(Circuit design data)
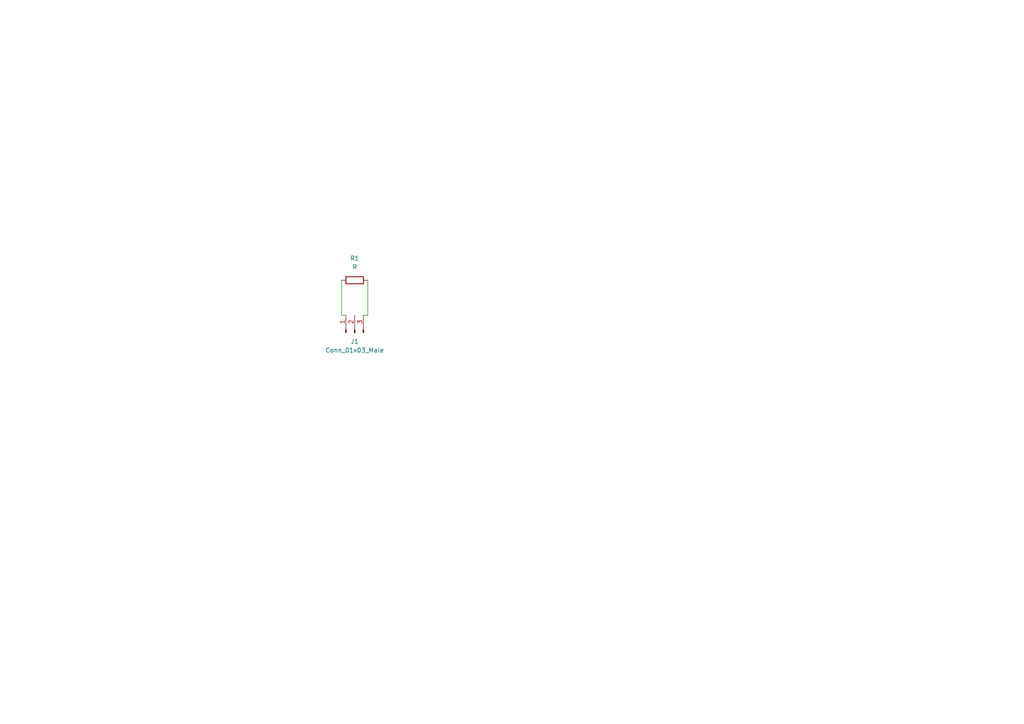
<source format=kicad_sch>
(kicad_sch (version 20211123) (generator eeschema)

  (uuid 37504c6b-e6a9-4210-9b6a-9d815fdae451)

  (paper "A4")

  


  (wire (pts (xy 106.68 91.44) (xy 105.41 91.44))
    (stroke (width 0) (type default) (color 0 0 0 0))
    (uuid 53b5c978-a5f9-483e-b032-9affe6fd96c3)
  )
  (wire (pts (xy 99.06 91.44) (xy 100.33 91.44))
    (stroke (width 0) (type default) (color 0 0 0 0))
    (uuid 72551f13-2df6-4a42-801c-4d94312b1438)
  )
  (wire (pts (xy 106.68 81.28) (xy 106.68 91.44))
    (stroke (width 0) (type default) (color 0 0 0 0))
    (uuid bde5b7c0-c88f-406d-9f57-8404c0a06f09)
  )
  (wire (pts (xy 99.06 81.28) (xy 99.06 91.44))
    (stroke (width 0) (type default) (color 0 0 0 0))
    (uuid d9061d63-a450-4ccc-8d99-518d6758482c)
  )

  (symbol (lib_id "Device:R") (at 102.87 81.28 270) (unit 1)
    (in_bom yes) (on_board yes) (fields_autoplaced)
    (uuid ba77bd98-d75a-4eec-ac4d-ea20ccc6e071)
    (property "Reference" "R1" (id 0) (at 102.87 74.93 90))
    (property "Value" "R" (id 1) (at 102.87 77.47 90))
    (property "Footprint" "Resistor_SMD:R_0603_1608Metric_Pad0.98x0.95mm_HandSolder" (id 2) (at 102.87 79.502 90)
      (effects (font (size 1.27 1.27)) hide)
    )
    (property "Datasheet" "~" (id 3) (at 102.87 81.28 0)
      (effects (font (size 1.27 1.27)) hide)
    )
    (pin "1" (uuid 0a609fb9-10d7-4b70-b499-819f82cda50e))
    (pin "2" (uuid 58e6e191-4bfb-42c9-9468-30b831faaf57))
  )

  (symbol (lib_id "Connector:Conn_01x03_Male") (at 102.87 96.52 90) (unit 1)
    (in_bom yes) (on_board yes) (fields_autoplaced)
    (uuid d6490177-59da-431e-96ae-36647d856039)
    (property "Reference" "J1" (id 0) (at 102.87 99.06 90))
    (property "Value" "Conn_01x03_Male" (id 1) (at 102.87 101.6 90))
    (property "Footprint" "Connector_PinHeader_2.54mm:PinHeader_1x03_P2.54mm_Horizontal" (id 2) (at 102.87 96.52 0)
      (effects (font (size 1.27 1.27)) hide)
    )
    (property "Datasheet" "~" (id 3) (at 102.87 96.52 0)
      (effects (font (size 1.27 1.27)) hide)
    )
    (pin "1" (uuid c52de737-4295-4444-bdce-ad3ce5c71740))
    (pin "2" (uuid a27ebb2b-6203-461e-aeb3-abb891b45871))
    (pin "3" (uuid fd05b6c8-5eb3-413e-a582-5e19ed086154))
  )

  (sheet_instances
    (path "/" (page "1"))
  )

  (symbol_instances
    (path "/d6490177-59da-431e-96ae-36647d856039"
      (reference "J1") (unit 1) (value "Conn_01x03_Male") (footprint "Connector_PinHeader_2.54mm:PinHeader_1x03_P2.54mm_Horizontal")
    )
    (path "/ba77bd98-d75a-4eec-ac4d-ea20ccc6e071"
      (reference "R1") (unit 1) (value "R") (footprint "Resistor_SMD:R_0603_1608Metric_Pad0.98x0.95mm_HandSolder")
    )
  )
)

</source>
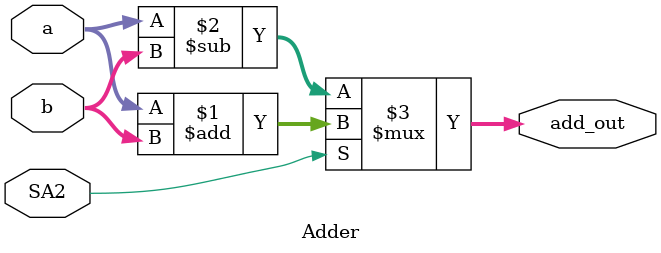
<source format=v>
`timescale 1ns/1ns
module Adder(
    input [15:0] a, b, input SA2,
    output[15:0]add_out);

    assign add_out = SA2 ? (a+b) : (a-b);
endmodule

</source>
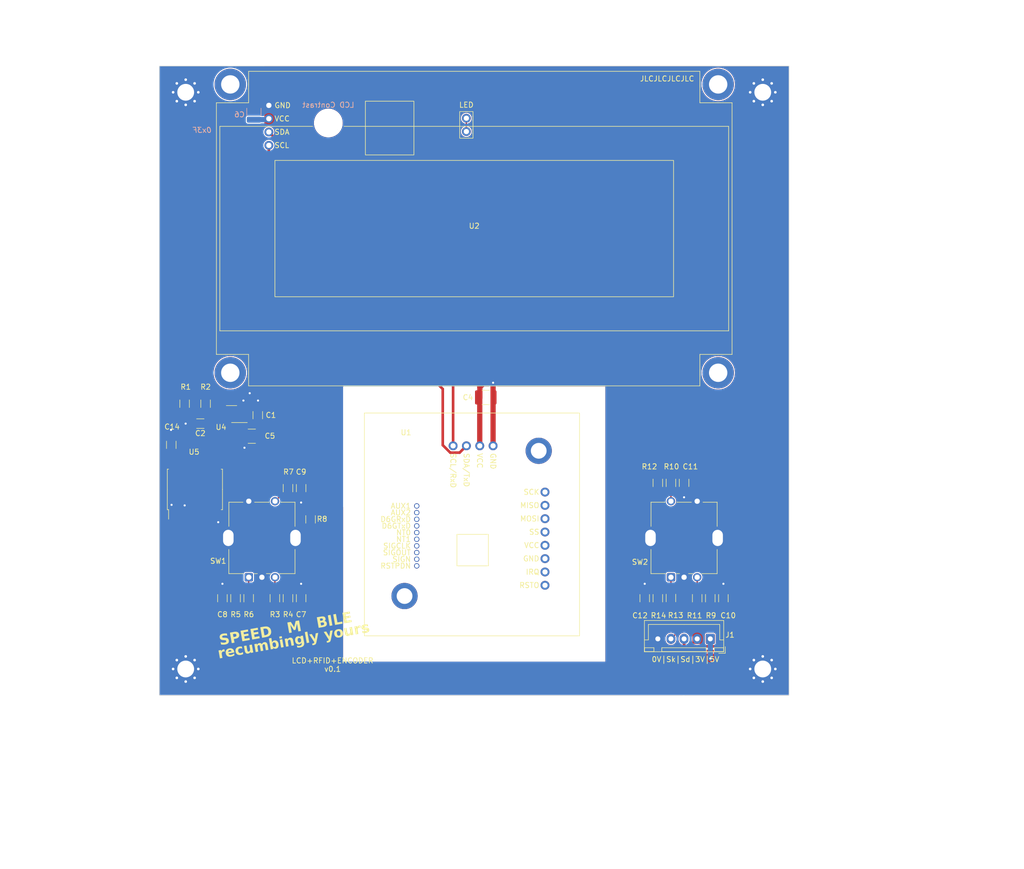
<source format=kicad_pcb>
(kicad_pcb (version 20221018) (generator pcbnew)

  (general
    (thickness 1.6)
  )

  (paper "A4")
  (layers
    (0 "F.Cu" signal)
    (31 "B.Cu" signal)
    (32 "B.Adhes" user "B.Adhesive")
    (33 "F.Adhes" user "F.Adhesive")
    (34 "B.Paste" user)
    (35 "F.Paste" user)
    (36 "B.SilkS" user "B.Silkscreen")
    (37 "F.SilkS" user "F.Silkscreen")
    (38 "B.Mask" user)
    (39 "F.Mask" user)
    (40 "Dwgs.User" user "User.Drawings")
    (41 "Cmts.User" user "User.Comments")
    (42 "Eco1.User" user "User.Eco1")
    (43 "Eco2.User" user "User.Eco2")
    (44 "Edge.Cuts" user)
    (45 "Margin" user)
    (46 "B.CrtYd" user "B.Courtyard")
    (47 "F.CrtYd" user "F.Courtyard")
    (48 "B.Fab" user)
    (49 "F.Fab" user)
    (50 "User.1" user)
    (51 "User.2" user)
    (52 "User.3" user)
    (53 "User.4" user)
    (54 "User.5" user)
    (55 "User.6" user)
    (56 "User.7" user)
    (57 "User.8" user)
    (58 "User.9" user)
  )

  (setup
    (stackup
      (layer "F.SilkS" (type "Top Silk Screen") (color "Black"))
      (layer "F.Paste" (type "Top Solder Paste"))
      (layer "F.Mask" (type "Top Solder Mask") (color "White") (thickness 0.01))
      (layer "F.Cu" (type "copper") (thickness 0.035))
      (layer "dielectric 1" (type "core") (color "FR4 natural") (thickness 1.51) (material "FR4") (epsilon_r 4.5) (loss_tangent 0.02))
      (layer "B.Cu" (type "copper") (thickness 0.035))
      (layer "B.Mask" (type "Bottom Solder Mask") (color "White") (thickness 0.01))
      (layer "B.Paste" (type "Bottom Solder Paste"))
      (layer "B.SilkS" (type "Bottom Silk Screen") (color "Black"))
      (copper_finish "None")
      (dielectric_constraints no)
    )
    (pad_to_mask_clearance 0)
    (pcbplotparams
      (layerselection 0x00010fc_ffffffff)
      (plot_on_all_layers_selection 0x0000000_00000000)
      (disableapertmacros false)
      (usegerberextensions false)
      (usegerberattributes true)
      (usegerberadvancedattributes true)
      (creategerberjobfile true)
      (dashed_line_dash_ratio 12.000000)
      (dashed_line_gap_ratio 3.000000)
      (svgprecision 4)
      (plotframeref false)
      (viasonmask false)
      (mode 1)
      (useauxorigin false)
      (hpglpennumber 1)
      (hpglpenspeed 20)
      (hpglpendiameter 15.000000)
      (dxfpolygonmode true)
      (dxfimperialunits true)
      (dxfusepcbnewfont true)
      (psnegative false)
      (psa4output false)
      (plotreference true)
      (plotvalue true)
      (plotinvisibletext false)
      (sketchpadsonfab false)
      (subtractmaskfromsilk false)
      (outputformat 1)
      (mirror false)
      (drillshape 0)
      (scaleselection 1)
      (outputdirectory "")
    )
  )

  (net 0 "")
  (net 1 "GND")
  (net 2 "+3V3")
  (net 3 "/SDA")
  (net 4 "/SCL")
  (net 5 "+5V")
  (net 6 "/SDA_5V")
  (net 7 "/SCL_5V")
  (net 8 "Net-(U2-LED-Pad5)")
  (net 9 "/ENCB0")
  (net 10 "/ENCA0")
  (net 11 "/ENCSW0")
  (net 12 "/ENCB1")
  (net 13 "/ENCSW1")
  (net 14 "/ENCA1")
  (net 15 "Net-(R3-Pad2)")
  (net 16 "Net-(R5-Pad2)")
  (net 17 "Net-(R7-Pad2)")
  (net 18 "Net-(R11-Pad2)")
  (net 19 "Net-(R10-Pad2)")
  (net 20 "Net-(R13-Pad2)")
  (net 21 "unconnected-(U5-P7-Pad12)")
  (net 22 "unconnected-(U5-~{INT}-Pad13)")
  (net 23 "unconnected-(U5-P2-Pad6)")

  (footprint "Capacitor_SMD:C_1206_3216Metric" (layer "F.Cu") (at 68.7375 101.585 90))

  (footprint "Capacitor_SMD:C_1206_3216Metric" (layer "F.Cu") (at 77 115.5 -90))

  (footprint "Capacitor_SMD:C_1206_3216Metric" (layer "F.Cu") (at 57.7875 103.2 180))

  (footprint "Resistor_SMD:R_1206_3216Metric" (layer "F.Cu") (at 145 136.5 90))

  (footprint "Capacitor_SMD:C_1210_3225Metric" (layer "F.Cu") (at 112.2 98.2))

  (footprint "Capacitor_SMD:C_1206_3216Metric" (layer "F.Cu") (at 77 136.5 90))

  (footprint "Resistor_SMD:R_1206_3216Metric" (layer "F.Cu") (at 147.5 136.4625 90))

  (footprint "additional:RotaryEncoder_Bourns_Vertical_PEC11H-4xxxF-Sxxxx" (layer "F.Cu") (at 69.525 125 90))

  (footprint "Resistor_SMD:R_1206_3216Metric" (layer "F.Cu") (at 152.5 136.5 90))

  (footprint "Resistor_SMD:R_1206_3216Metric" (layer "F.Cu") (at 58.7875 99.4 -90))

  (footprint "Resistor_SMD:R_1206_3216Metric" (layer "F.Cu") (at 145 114.5 -90))

  (footprint "Package_SO:VSSOP-8_3.0x3.0mm_P0.65mm" (layer "F.Cu") (at 63.7375 101.375 180))

  (footprint "additional:OSHW-Logo2_9.8x8mm_Mask" (layer "F.Cu") (at 65.5 150.75))

  (footprint "MountingHole:MountingHole_3.2mm_M3_Pad_Via" (layer "F.Cu") (at 55 40))

  (footprint "Resistor_SMD:R_1206_3216Metric" (layer "F.Cu") (at 54.7875 99.4 -90))

  (footprint "Capacitor_SMD:C_1206_3216Metric" (layer "F.Cu") (at 62 136.5 90))

  (footprint "additional:HD44780_PCF8574T" (layer "F.Cu") (at 110 66))

  (footprint "Resistor_SMD:R_1206_3216Metric" (layer "F.Cu") (at 74.5 115.5 -90))

  (footprint "Capacitor_SMD:C_1210_3225Metric" (layer "F.Cu") (at 67.6 105.6 180))

  (footprint "Resistor_SMD:R_1206_3216Metric" (layer "F.Cu") (at 72 136.5 90))

  (footprint "Resistor_SMD:R_1206_3216Metric" (layer "F.Cu") (at 67 136.5 90))

  (footprint "Capacitor_SMD:C_1206_3216Metric" (layer "F.Cu") (at 157.5 136.5 90))

  (footprint "MountingHole:MountingHole_3.2mm_M3_Pad_Via" (layer "F.Cu") (at 55 150))

  (footprint "Capacitor_SMD:C_1206_3216Metric" (layer "F.Cu") (at 150 114.5 -90))

  (footprint "Capacitor_SMD:C_1206_3216Metric" (layer "F.Cu") (at 142.5 136.5 90))

  (footprint "Connector_JST:JST_XH_B5B-XH-A_1x05_P2.50mm_Vertical" (layer "F.Cu") (at 155 144.25 180))

  (footprint "MountingHole:MountingHole_3.2mm_M3_Pad_Via" (layer "F.Cu") (at 165 40))

  (footprint "Resistor_SMD:R_1206_3216Metric" (layer "F.Cu") (at 78.8 121.4625 90))

  (footprint "Capacitor_SMD:C_1206_3216Metric" (layer "F.Cu") (at 52.25 107.25 90))

  (footprint "additional:RotaryEncoder_Bourns_Vertical_PEC11H-4xxxF-Sxxxx" (layer "F.Cu") (at 150 125 90))

  (footprint "MountingHole:MountingHole_3.2mm_M3_Pad_Via" (layer "F.Cu") (at 165 150))

  (footprint "Package_SO:SOIC-16W_7.5x10.3mm_P1.27mm" (layer "F.Cu")
    (tstamp dd77b87a-2719-417c-94e8-7528620426e4)
    (at 56.75 115.75 90)
    (descr "SOIC, 16 Pin (JEDEC MS-013AA, https://www.analog.com/media/en/package-pcb-resources/package/pkg_pdf/soic_wide-rw/rw_16.pdf), generated with kicad-footprint-generator ipc_gullwing_generator.py")
    (tags "SOIC SO")
    (property "Sheetfile" "i2c-daughter-board.kicad_sch")
    (property "Sheetname" "")
    (property "ki_description" "8 Bit Port/Expander to I2C Bus, DIP/SOIC-16")
    (property "ki_keywords" "I2C Expander")
    (path "/6c342890-109b-44bf-81ca-d588b337c34e")
    (attr smd)
    (fp_text reference "U5" (at 7.15 -0.15 180) (layer "F.SilkS")
        (effects (font (size 1 1) (thickness 0.15)))
      (tstamp 5cf02c4c-60f1-4ece-b69b-b5b749e4181b)
    )
    (fp_text value "PCF8574" (at 0 6.1 90) (layer "F.Fab")
        (effects (font (size 1 1) (thickness 0.15)))
      (tstamp f43228e1-d4af-4b70-a3b1-97e57a82ea93)
    )
    (fp_text user "${REFERENCE}" (at 0 0 90) (layer "F.Fab")
        (effects (font (size 1 1) (thickness 0.15)))
      (tstamp 7fa63fca-f9eb-4
... [580046 chars truncated]
</source>
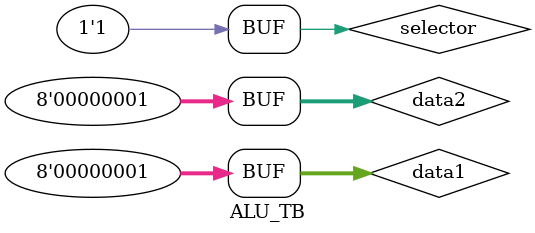
<source format=v>
`timescale 1ns / 1ps
`timescale 1 ns/10 ps

module ALU_TB;
    reg [7:0] data1, data2;
    reg selector;
    wire [7:0] result;
    
    localparam period = 20;
    
    ALU UUT (.data1(data1), .data2(data2), .selector(selector));
    
    initial 
        begin
            data1 = 00000001;
            data2 = 00000001;
            selector = 1;
            #period;
    end
    
endmodule

</source>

| Instructions for the task |
For this exercise, please output exactly the lines above starting at the line with "(viasonmask false)" and ending at the line with "(drillshape 0)", ends included.

| Solution for this problem |
      (viasonmask false)
      (mode 1)
      (useauxorigin false)
      (hpglpennumber 1)
      (hpglpenspeed 20)
      (hpglpendiameter 15.000000)
      (dxfpolygonmode true)
      (dxfimperialunits true)
      (dxfusepcbnewfont true)
      (psnegative false)
      (psa4output false)
      (plotreference true)
      (plotvalue true)
      (plotinvisibletext false)
      (sketchpadsonfab false)
      (subtractmaskfromsilk false)
      (outputformat 1)
      (mirror false)
      (drillshape 0)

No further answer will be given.